## Passage for review
Waste management, problem 4


5000 tons of food waste per year is to be composted aerobically in turned windrows. The waste
has a water content of 70% by weight and a chemical composition of 52% C, 8% H, 37% O, 3%
N by weight. Assume that 100% of the solids are organic matter. Wheat straw with a water
content of 5% is used as structure material and for adjustment of the C/N ratio. The straw has a
chemical composition of 50.5% C, 7% H, 42.3% O and 0.2% N. The windrows are triangular
with height 2 m and width 4 m. Active composting is expected to take 10 weeks after which the
compost is stored for 2 months.

Calculate the amount of wheat straw needed to obtain optimal C/N and water content. Use as
little straw as possible.

Calculate the total mass and volume of fresh material to be composted per year. Assume that the
density of organic matter is 0.8 tons/m3 and that the fresh compost in the windrows has a
volumetric air content of 0.3 m3/m3.

## Work request
Return the full text of the food waste composting problem, word for word. The material that follows is not needed here.

Stored data entries
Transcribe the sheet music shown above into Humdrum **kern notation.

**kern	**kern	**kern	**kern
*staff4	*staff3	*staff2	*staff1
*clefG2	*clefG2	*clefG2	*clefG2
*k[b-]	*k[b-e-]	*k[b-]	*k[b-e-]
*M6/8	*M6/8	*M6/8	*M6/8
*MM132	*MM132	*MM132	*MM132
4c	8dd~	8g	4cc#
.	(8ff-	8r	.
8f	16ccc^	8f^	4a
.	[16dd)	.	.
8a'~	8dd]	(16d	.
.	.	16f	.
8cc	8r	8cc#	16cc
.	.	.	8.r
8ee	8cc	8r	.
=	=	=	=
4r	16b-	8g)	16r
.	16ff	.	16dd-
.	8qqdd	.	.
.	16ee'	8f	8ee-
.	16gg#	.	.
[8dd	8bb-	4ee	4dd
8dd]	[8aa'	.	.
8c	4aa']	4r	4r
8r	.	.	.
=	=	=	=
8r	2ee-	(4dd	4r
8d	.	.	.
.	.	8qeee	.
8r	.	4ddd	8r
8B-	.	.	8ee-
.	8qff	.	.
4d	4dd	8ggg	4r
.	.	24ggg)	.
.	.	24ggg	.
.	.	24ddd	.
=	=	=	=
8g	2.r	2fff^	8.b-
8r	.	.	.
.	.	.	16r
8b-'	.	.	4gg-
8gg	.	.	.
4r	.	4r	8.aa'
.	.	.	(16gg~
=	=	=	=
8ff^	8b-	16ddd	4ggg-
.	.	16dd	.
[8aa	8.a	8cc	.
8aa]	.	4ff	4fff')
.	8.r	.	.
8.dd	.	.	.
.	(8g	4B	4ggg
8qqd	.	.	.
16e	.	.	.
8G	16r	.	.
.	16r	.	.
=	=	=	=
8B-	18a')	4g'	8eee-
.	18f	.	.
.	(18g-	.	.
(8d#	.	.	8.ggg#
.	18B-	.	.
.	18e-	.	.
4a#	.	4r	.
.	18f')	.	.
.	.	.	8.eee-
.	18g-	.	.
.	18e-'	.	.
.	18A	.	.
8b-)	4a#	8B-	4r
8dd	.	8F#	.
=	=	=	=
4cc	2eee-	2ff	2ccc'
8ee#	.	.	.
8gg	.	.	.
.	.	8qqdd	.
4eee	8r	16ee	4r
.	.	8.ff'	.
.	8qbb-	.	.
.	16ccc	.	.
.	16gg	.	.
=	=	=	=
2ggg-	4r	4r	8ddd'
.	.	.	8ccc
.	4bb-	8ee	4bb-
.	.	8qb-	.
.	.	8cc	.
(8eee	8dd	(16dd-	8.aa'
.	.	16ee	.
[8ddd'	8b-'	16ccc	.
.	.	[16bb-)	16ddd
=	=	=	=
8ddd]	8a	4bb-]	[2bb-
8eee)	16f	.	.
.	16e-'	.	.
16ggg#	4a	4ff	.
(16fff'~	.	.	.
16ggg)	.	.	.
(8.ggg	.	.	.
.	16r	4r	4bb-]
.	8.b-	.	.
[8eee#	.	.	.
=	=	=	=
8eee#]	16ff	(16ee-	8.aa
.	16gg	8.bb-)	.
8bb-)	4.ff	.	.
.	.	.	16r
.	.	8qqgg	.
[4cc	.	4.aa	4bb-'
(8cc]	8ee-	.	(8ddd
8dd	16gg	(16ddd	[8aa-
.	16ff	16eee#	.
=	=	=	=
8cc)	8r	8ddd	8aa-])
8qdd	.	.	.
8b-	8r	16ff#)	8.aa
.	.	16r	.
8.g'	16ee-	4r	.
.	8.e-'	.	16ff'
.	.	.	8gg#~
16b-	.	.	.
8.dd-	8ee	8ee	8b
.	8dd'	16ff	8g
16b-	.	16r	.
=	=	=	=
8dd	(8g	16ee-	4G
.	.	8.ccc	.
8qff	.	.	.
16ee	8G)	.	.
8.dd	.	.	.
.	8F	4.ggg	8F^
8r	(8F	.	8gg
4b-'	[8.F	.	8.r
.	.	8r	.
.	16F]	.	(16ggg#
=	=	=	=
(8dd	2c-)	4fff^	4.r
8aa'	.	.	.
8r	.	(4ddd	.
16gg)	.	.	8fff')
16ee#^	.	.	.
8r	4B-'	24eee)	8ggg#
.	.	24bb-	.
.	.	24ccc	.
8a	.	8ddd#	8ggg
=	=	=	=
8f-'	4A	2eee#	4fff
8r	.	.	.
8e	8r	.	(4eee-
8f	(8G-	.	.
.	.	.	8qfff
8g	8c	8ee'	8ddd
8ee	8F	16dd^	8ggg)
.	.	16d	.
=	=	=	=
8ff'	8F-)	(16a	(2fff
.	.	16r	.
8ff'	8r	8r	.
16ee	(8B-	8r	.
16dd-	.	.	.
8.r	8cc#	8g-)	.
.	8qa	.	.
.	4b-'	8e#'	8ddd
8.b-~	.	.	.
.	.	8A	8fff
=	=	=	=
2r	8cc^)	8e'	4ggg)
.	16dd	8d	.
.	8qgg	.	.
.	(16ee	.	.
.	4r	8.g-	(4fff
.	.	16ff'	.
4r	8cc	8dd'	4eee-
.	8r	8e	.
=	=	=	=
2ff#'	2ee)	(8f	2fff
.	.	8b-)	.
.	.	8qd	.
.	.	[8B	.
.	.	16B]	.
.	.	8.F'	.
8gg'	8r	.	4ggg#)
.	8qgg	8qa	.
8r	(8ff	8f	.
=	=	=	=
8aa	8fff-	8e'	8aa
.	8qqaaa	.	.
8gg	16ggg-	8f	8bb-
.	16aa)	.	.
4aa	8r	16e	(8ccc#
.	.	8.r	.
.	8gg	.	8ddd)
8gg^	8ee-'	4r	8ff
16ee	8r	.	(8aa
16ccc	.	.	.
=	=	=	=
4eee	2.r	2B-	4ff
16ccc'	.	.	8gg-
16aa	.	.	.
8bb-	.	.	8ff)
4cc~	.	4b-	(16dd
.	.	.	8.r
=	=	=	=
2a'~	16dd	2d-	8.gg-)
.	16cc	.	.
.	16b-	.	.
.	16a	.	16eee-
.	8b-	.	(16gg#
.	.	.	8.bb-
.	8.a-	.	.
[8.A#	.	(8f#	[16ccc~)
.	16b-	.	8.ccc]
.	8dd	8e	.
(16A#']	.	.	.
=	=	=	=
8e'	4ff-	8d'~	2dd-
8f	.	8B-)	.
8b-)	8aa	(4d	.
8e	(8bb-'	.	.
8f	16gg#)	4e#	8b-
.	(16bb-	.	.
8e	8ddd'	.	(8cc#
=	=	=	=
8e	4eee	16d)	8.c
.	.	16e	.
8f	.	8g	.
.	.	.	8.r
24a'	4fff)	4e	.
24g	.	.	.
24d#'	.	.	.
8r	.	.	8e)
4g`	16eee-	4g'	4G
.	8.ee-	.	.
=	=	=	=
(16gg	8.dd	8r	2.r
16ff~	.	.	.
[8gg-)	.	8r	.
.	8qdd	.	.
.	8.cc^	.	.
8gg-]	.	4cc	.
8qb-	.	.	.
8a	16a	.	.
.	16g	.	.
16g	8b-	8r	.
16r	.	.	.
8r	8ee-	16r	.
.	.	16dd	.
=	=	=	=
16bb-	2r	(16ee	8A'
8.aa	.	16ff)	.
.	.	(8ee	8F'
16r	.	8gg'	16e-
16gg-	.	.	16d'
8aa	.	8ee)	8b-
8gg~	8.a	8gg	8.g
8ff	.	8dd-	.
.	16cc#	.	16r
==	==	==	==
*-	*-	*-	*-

## Answer
Waste management, problem 4


5000 tons of food waste per year is to be composted aerobically in turned windrows. The waste
has a water content of 70% by weight and a chemical composition of 52% C, 8% H, 37% O, 3%
N by weight. Assume that 100% of the solids are organic matter. Wheat straw with a water
content of 5% is used as structure material and for adjustment of the C/N ratio. The straw has a
chemical composition of 50.5% C, 7% H, 42.3% O and 0.2% N. The windrows are triangular
with height 2 m and width 4 m. Active composting is expected to take 10 weeks after which the
compost is stored for 2 months.

Calculate the amount of wheat straw needed to obtain optimal C/N and water content. Use as
little straw as possible.

Calculate the total mass and volume of fresh material to be composted per year. Assume that the
density of organic matter is 0.8 tons/m3 and that the fresh compost in the windrows has a
volumetric air content of 0.3 m3/m3.